§ **EXERCISE OBJECTIVE**: Whenever "assign" appears in a line, please copy that line from the data.

----- SUPPLIED RECORDS -----

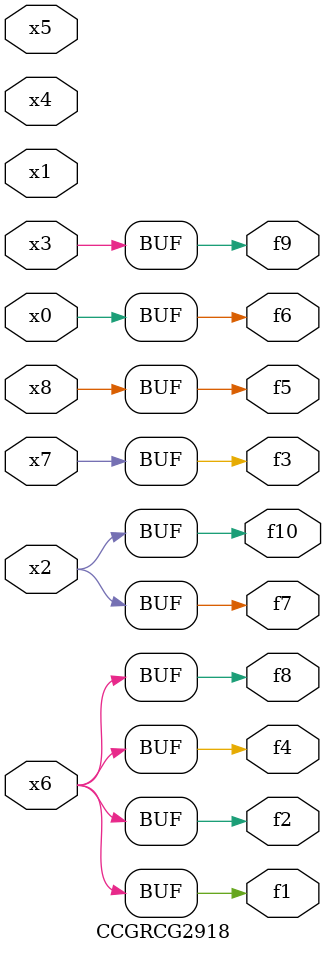
<source format=v>
module CCGRCG2918(
	input x0, x1, x2, x3, x4, x5, x6, x7, x8,
	output f1, f2, f3, f4, f5, f6, f7, f8, f9, f10
);
	assign f1 = x6;
	assign f2 = x6;
	assign f3 = x7;
	assign f4 = x6;
	assign f5 = x8;
	assign f6 = x0;
	assign f7 = x2;
	assign f8 = x6;
	assign f9 = x3;
	assign f10 = x2;
endmodule

</source>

-----

§ **RESPONSE AREA**:
	assign f1 = x6;
	assign f2 = x6;
	assign f3 = x7;
	assign f4 = x6;
	assign f5 = x8;
	assign f6 = x0;
	assign f7 = x2;
	assign f8 = x6;
	assign f9 = x3;
	assign f10 = x2;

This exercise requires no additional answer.